Зачатки философской мысли в Индии были связаны с духовным кризисом, аналогичным подобному же кризису в Египте и Двуречье. Мы узнаем о нем опять-таки из Риг-Веды, из более поздних гимнов сборника. Там звучат уже молитвы, которые свойственны обычно изощренным, утонченным цивилизациям. Живое чувство общения с космосом и духовными силами, его одушевляющими, заменяется рассудочной рефлексией, скепсисом, усталыми, холодными умствованиями [240].

Если прежде душа человека не испытывала никаких сомнений, а со всей страстностью отдавалась любым богам и любым силам, готовая каждого из них возвести на небесный престол, то теперь путь к этому непосредственному общению с природой и духовным миром оказался для многих закрытым. Людей стали охватывать мучительные раздумья: в чем смысл мироздания? Откуда оно возникло? Грубые мифы перестали удовлетворять; окруженные сонмом богов, их почитатели тщетно ищут среди них Высшего и Единого. Какому Богу нужно поклоняться? — спрашивают себя риши. — Индре? Но кто видел его? Существует ли он? Высшего поклонения заслуживает лишь Творец (Вишвакарман) и Вседержитель (Праджапати), Тот, Кто был источником всего, «Кто двинул по небу эти светила. Кто вдохнул силу в животных и разум в человека. Но есть ли среди людей кто-либо видевший его? Где жизнь, кровь, Я Вселенной? Разве спрашивает что-либо тот, кто знает?» [241] Человек бредет в темноте, и от него скрыт конечный смысл его бытия, от него скрыто начало мира. Он может лишь строить смутные догадки и ставить вопросы, бесконечные вопросы. И разрешимы ли они?
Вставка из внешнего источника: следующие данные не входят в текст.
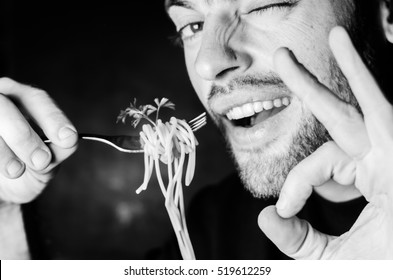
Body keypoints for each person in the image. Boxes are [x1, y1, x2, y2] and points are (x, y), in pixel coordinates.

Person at [1, 0, 393, 259]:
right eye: (191, 25)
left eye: (264, 3)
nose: (208, 63)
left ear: (386, 12)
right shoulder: (215, 230)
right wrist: (4, 219)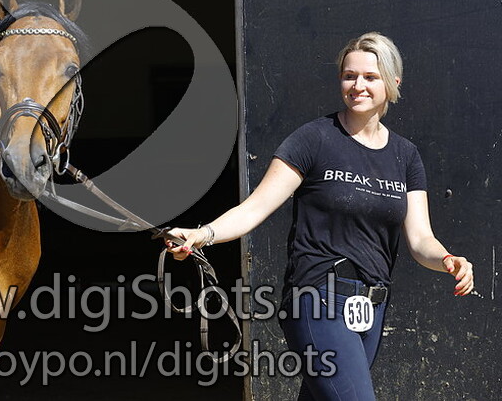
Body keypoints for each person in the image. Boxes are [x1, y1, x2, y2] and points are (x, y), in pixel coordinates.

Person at [166, 32, 474, 400]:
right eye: (349, 76)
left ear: (393, 82)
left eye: (370, 77)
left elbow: (421, 239)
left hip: (372, 306)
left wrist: (447, 260)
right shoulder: (314, 140)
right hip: (316, 299)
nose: (357, 85)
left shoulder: (405, 156)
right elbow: (254, 208)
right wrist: (202, 234)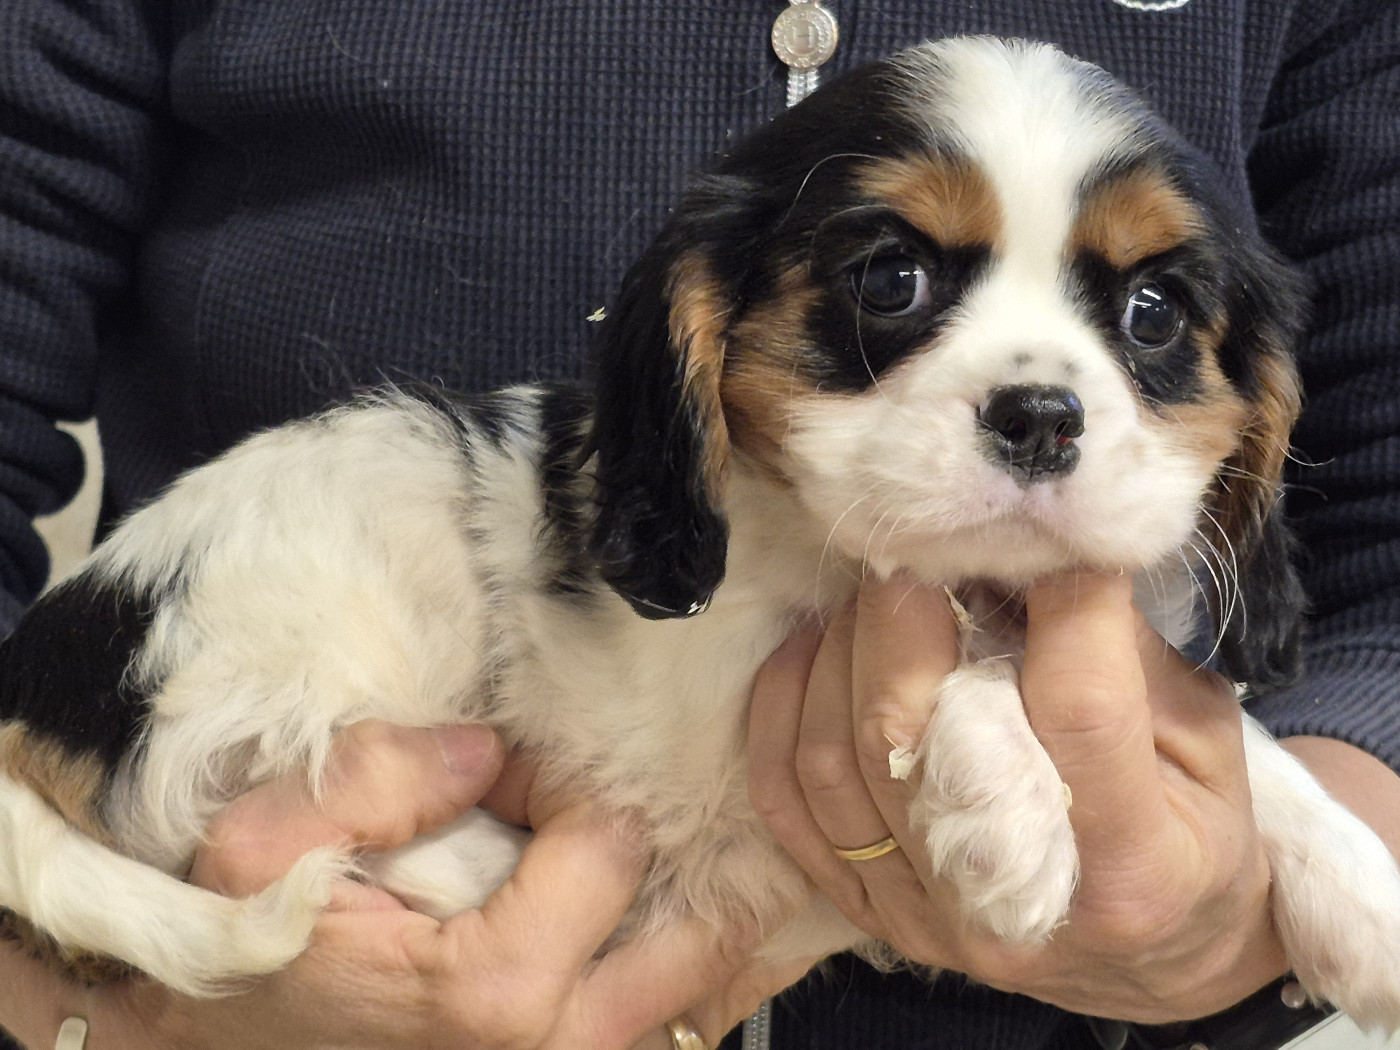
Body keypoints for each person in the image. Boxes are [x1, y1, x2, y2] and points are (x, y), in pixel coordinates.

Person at [0, 1, 1396, 1047]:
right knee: (383, 476)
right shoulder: (587, 512)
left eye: (1148, 310)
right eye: (893, 282)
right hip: (169, 744)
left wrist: (1273, 867)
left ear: (1255, 404)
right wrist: (92, 1009)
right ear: (696, 339)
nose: (1044, 398)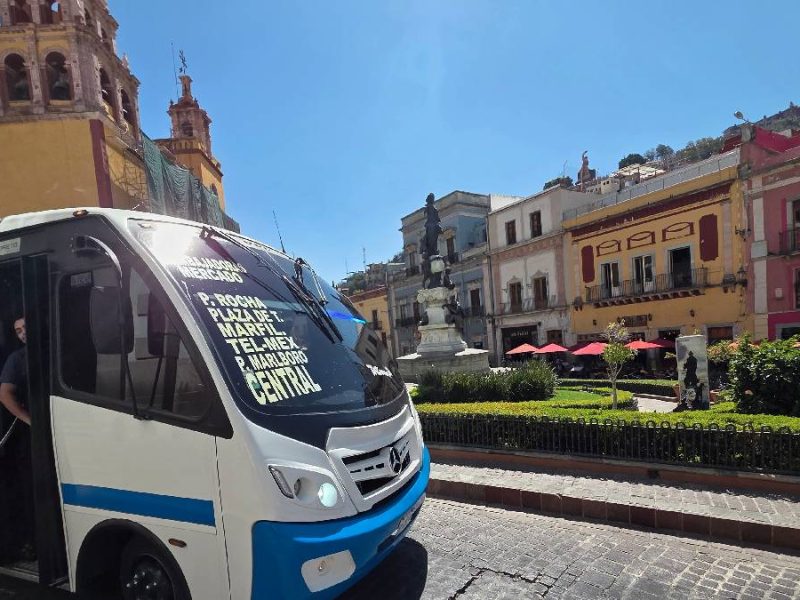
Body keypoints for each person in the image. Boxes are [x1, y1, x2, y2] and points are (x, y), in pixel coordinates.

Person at [0, 317, 35, 562]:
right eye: (18, 331)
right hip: (27, 437)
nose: (22, 333)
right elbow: (5, 395)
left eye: (25, 328)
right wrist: (30, 420)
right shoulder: (17, 359)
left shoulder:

Поэт обращается к истокам Вселенной:

В том изначальном не существовали
Ни что-нибудь, ни темное ничто.
Лазури светлой не было, ни кровли
Широко распростершихся небес.
Что покрывало все? И где приют был?
Была ли там бездонность? Глубь воды?
Там не было ни смерти, ни бессмертья.
Меж днем и ночью не было черты.
Единое само собою
Дышало без дыхания везде.
Все было Тьмой, все покрывал сначала
Глубокий мрак, был Океан без света,
Единая пустынность без границ.

Зародыш, сокровенностью объятый,
Из внутреннего пламени возник.
Любовь тогда первое всех восстала
В сознании из силы семянной.

В свои сердца глубоко заглянувши,
Открылось мудрым, что в Небытии
Есть бытия родство. И протянули
Они косую длинную межу.

Там был ли низ? Там был ли верх? Там были
Даятели семян, там были Силы.
Внизу самодержавность Бытия,
Вверху протяжность мощная пространства.

Кто знает тайну? Кто ее поведал?
Откуда мир, откуда он явился?
Тех далей и богам не досягнуть,
Они пришли позднее. Кто же знает?

Откуда, как возник весь этот мир?
Откуда, как Вселенная явилась,
Мир создан был, или он был не создан?

Об этом знает только Он, всезрящий,
Все видящий с небесной высоты,

Иль, может быть, и Он того не знает? [242]

В этом знаменитом гимне нашло выражение то чувство недоумения, которое охватывало индийских провидцев, когда они пытались найти утерянную нить, пытались проникнуть в молчаливую обитель Высшей тайны. И мы видим, что эта попытка, в сущности не идет дальше смутных мечтаний и догадок, дальше неопределенных образов и расплывчатых понятий.